____ Data
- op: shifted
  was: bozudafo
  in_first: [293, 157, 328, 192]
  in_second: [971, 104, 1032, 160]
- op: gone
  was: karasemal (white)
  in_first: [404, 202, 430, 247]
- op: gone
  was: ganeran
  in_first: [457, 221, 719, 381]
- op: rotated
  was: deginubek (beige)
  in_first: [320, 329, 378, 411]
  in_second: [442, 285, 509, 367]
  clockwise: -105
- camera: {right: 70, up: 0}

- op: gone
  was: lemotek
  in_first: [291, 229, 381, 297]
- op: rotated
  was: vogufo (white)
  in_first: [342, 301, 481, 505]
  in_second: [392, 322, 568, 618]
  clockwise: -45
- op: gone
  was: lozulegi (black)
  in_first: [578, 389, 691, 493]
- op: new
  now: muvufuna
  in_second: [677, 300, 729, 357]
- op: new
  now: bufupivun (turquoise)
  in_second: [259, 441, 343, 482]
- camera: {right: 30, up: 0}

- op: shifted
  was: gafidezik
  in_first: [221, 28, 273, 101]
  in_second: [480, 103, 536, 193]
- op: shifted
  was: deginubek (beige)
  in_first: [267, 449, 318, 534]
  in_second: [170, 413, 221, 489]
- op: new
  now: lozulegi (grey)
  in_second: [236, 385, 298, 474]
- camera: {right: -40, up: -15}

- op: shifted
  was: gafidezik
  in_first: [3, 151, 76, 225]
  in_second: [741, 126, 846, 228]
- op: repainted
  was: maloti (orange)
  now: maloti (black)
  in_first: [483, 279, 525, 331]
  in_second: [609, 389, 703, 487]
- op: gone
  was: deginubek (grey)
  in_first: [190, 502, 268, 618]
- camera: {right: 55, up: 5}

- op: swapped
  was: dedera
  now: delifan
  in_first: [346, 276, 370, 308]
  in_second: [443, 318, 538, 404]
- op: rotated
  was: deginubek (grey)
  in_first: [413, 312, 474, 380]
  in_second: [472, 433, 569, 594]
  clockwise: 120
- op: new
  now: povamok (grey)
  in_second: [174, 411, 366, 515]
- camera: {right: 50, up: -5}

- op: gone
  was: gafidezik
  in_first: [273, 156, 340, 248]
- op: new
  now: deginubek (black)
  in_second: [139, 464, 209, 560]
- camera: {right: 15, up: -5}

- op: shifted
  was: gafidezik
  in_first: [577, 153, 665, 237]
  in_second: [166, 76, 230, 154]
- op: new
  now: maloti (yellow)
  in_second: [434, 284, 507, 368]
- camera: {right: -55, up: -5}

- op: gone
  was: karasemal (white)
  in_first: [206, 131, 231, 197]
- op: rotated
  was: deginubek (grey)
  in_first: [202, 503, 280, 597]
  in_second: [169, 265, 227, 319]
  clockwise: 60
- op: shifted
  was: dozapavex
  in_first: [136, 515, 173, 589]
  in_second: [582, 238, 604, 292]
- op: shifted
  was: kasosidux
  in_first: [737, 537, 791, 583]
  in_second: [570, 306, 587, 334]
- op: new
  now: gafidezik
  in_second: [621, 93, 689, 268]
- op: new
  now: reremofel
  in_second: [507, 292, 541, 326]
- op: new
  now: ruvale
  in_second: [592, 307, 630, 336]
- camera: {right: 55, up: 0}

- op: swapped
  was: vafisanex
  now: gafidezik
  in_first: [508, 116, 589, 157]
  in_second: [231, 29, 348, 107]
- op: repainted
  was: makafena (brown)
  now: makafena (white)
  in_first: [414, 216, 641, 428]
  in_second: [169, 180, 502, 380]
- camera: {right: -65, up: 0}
________
* Instructions to follow:
Your answer must contain every line of the records, exactly.

* Written response:
- op: shifted
  was: bozudafo
  in_first: [293, 157, 328, 192]
  in_second: [971, 104, 1032, 160]
- op: gone
  was: karasemal (white)
  in_first: [404, 202, 430, 247]
- op: gone
  was: ganeran
  in_first: [457, 221, 719, 381]
- op: rotated
  was: deginubek (beige)
  in_first: [320, 329, 378, 411]
  in_second: [442, 285, 509, 367]
  clockwise: -105
- camera: {right: 70, up: 0}

- op: gone
  was: lemotek
  in_first: [291, 229, 381, 297]
- op: rotated
  was: vogufo (white)
  in_first: [342, 301, 481, 505]
  in_second: [392, 322, 568, 618]
  clockwise: -45
- op: gone
  was: lozulegi (black)
  in_first: [578, 389, 691, 493]
- op: new
  now: muvufuna
  in_second: [677, 300, 729, 357]
- op: new
  now: bufupivun (turquoise)
  in_second: [259, 441, 343, 482]
- camera: {right: 30, up: 0}

- op: shifted
  was: gafidezik
  in_first: [221, 28, 273, 101]
  in_second: [480, 103, 536, 193]
- op: shifted
  was: deginubek (beige)
  in_first: [267, 449, 318, 534]
  in_second: [170, 413, 221, 489]
- op: new
  now: lozulegi (grey)
  in_second: [236, 385, 298, 474]
- camera: {right: -40, up: -15}

- op: shifted
  was: gafidezik
  in_first: [3, 151, 76, 225]
  in_second: [741, 126, 846, 228]
- op: repainted
  was: maloti (orange)
  now: maloti (black)
  in_first: [483, 279, 525, 331]
  in_second: [609, 389, 703, 487]
- op: gone
  was: deginubek (grey)
  in_first: [190, 502, 268, 618]
- camera: {right: 55, up: 5}

- op: swapped
  was: dedera
  now: delifan
  in_first: [346, 276, 370, 308]
  in_second: [443, 318, 538, 404]
- op: rotated
  was: deginubek (grey)
  in_first: [413, 312, 474, 380]
  in_second: [472, 433, 569, 594]
  clockwise: 120
- op: new
  now: povamok (grey)
  in_second: [174, 411, 366, 515]
- camera: {right: 50, up: -5}

- op: gone
  was: gafidezik
  in_first: [273, 156, 340, 248]
- op: new
  now: deginubek (black)
  in_second: [139, 464, 209, 560]
- camera: {right: 15, up: -5}

- op: shifted
  was: gafidezik
  in_first: [577, 153, 665, 237]
  in_second: [166, 76, 230, 154]
- op: new
  now: maloti (yellow)
  in_second: [434, 284, 507, 368]
- camera: {right: -55, up: -5}

- op: gone
  was: karasemal (white)
  in_first: [206, 131, 231, 197]
- op: rotated
  was: deginubek (grey)
  in_first: [202, 503, 280, 597]
  in_second: [169, 265, 227, 319]
  clockwise: 60
- op: shifted
  was: dozapavex
  in_first: [136, 515, 173, 589]
  in_second: [582, 238, 604, 292]
- op: shifted
  was: kasosidux
  in_first: [737, 537, 791, 583]
  in_second: [570, 306, 587, 334]
- op: new
  now: gafidezik
  in_second: [621, 93, 689, 268]
- op: new
  now: reremofel
  in_second: [507, 292, 541, 326]
- op: new
  now: ruvale
  in_second: [592, 307, 630, 336]
- camera: {right: 55, up: 0}

- op: swapped
  was: vafisanex
  now: gafidezik
  in_first: [508, 116, 589, 157]
  in_second: [231, 29, 348, 107]
- op: repainted
  was: makafena (brown)
  now: makafena (white)
  in_first: [414, 216, 641, 428]
  in_second: [169, 180, 502, 380]
- camera: {right: -65, up: 0}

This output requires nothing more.